Thursday, April 23, 2015

Cassette Review: Nicky Z "Boat Fetish" (Hem&Lock Tapes)

[$5 // Edition of 25 //]

Having a boat fetish isn't really that weird if you're a pirate or just enjoy the seas.    Unless it's sexual because then that's just plain wrong.   And don't say it's unheard of because from what I hear one of my neighbors is a RSO and it has something to do with his riding lawn mower.   Yeah, do what you will with that one.

"Boat Fetish" begins with guitar slides and then has these sort of vocals and guitars which I think may have some audio clips mixed in as well but I'm not entirely certain.   There is a guitar part next that just plays on in a clean way and it reminds me of something out of a song by Blur.    There are racecar electronic whirrs and I can't help but think of "Pole Position".   A light saber hum brings on the screaming and then we find ourselves with some R2D2 sounds.

There is a sharp drone and then it turns into an acoustic guitar and singing.   There are beats behind the next song and in that way it has a hip hop feel to it, though it may not be strictly hip hop at all.   There is a loop of classic rock based guitars and when the vocals come out with it they remind me of Blind Melon.    Scraping noises take us to the end of Side A.

Side B starts with loops of something that bring out the static booms of doom.   There are tones Alfred Hitchcock might have used and then quieter percussion with a hum.   The singing comes through altered somehow and there is a guitar loop backing it up.    Static booms of doom return and then there is a screeching.   It becomes harsh.   Borderline glitch.

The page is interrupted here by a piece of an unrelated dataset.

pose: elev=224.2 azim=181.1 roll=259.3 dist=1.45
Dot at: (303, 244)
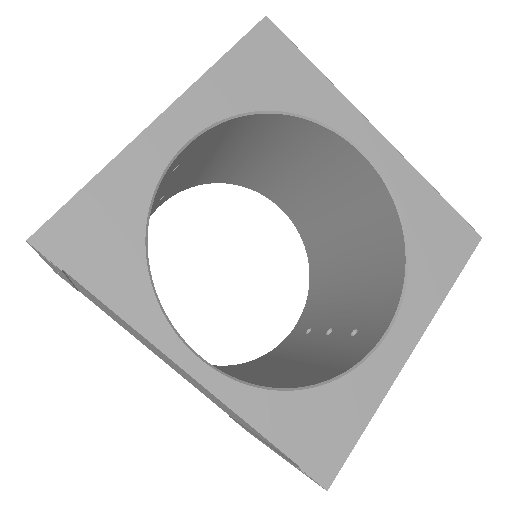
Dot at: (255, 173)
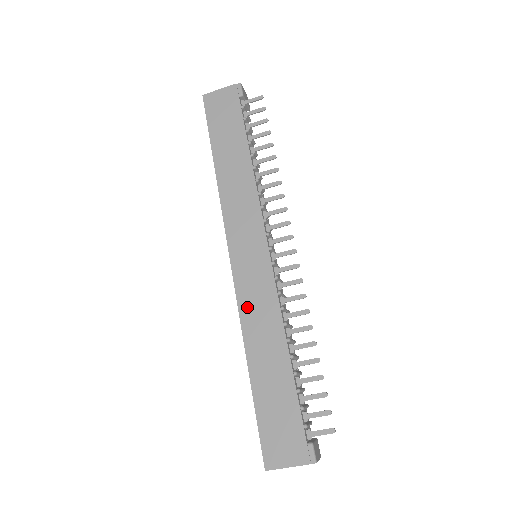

Words are spoken over a windtunnel.    We then return to the more traditional singing over guitars we heard once on Side A but this time it ends with these organ pipes.   The titular track comes on next, or at least I assume it is because he sings about his boat fetish, and it's somewhere between that dark, goth pop with the synth beats and in a lot of ways it just reminds me of Illegal Wiretaps.    The whole thing somehow comes to an end with a melody that a child's music box might create.

For the sake of full disclosure, I actually reviewed the Lewis Super "Noah EP" prior to this one and it was interesting because of the way it was split in half with two different sounds.    Well, Nicky Z does have two different sounds to him as well, though they would be more closely related to the rock and then the noise, but he doesn't really divide them by the halves but rather just splices them together.

I speculated that there might be some damage done to the flow to have two different genres intertwined in such a way, but even with a few seconds of silence Nicky Z manages to make it look easy.    "Boat Fetish" is a cassette that will leave you wanting more because from what I perceive to be track by track, you just never really know what's coming next and sometimes that mystery, that anticipation can be the best feeling of all.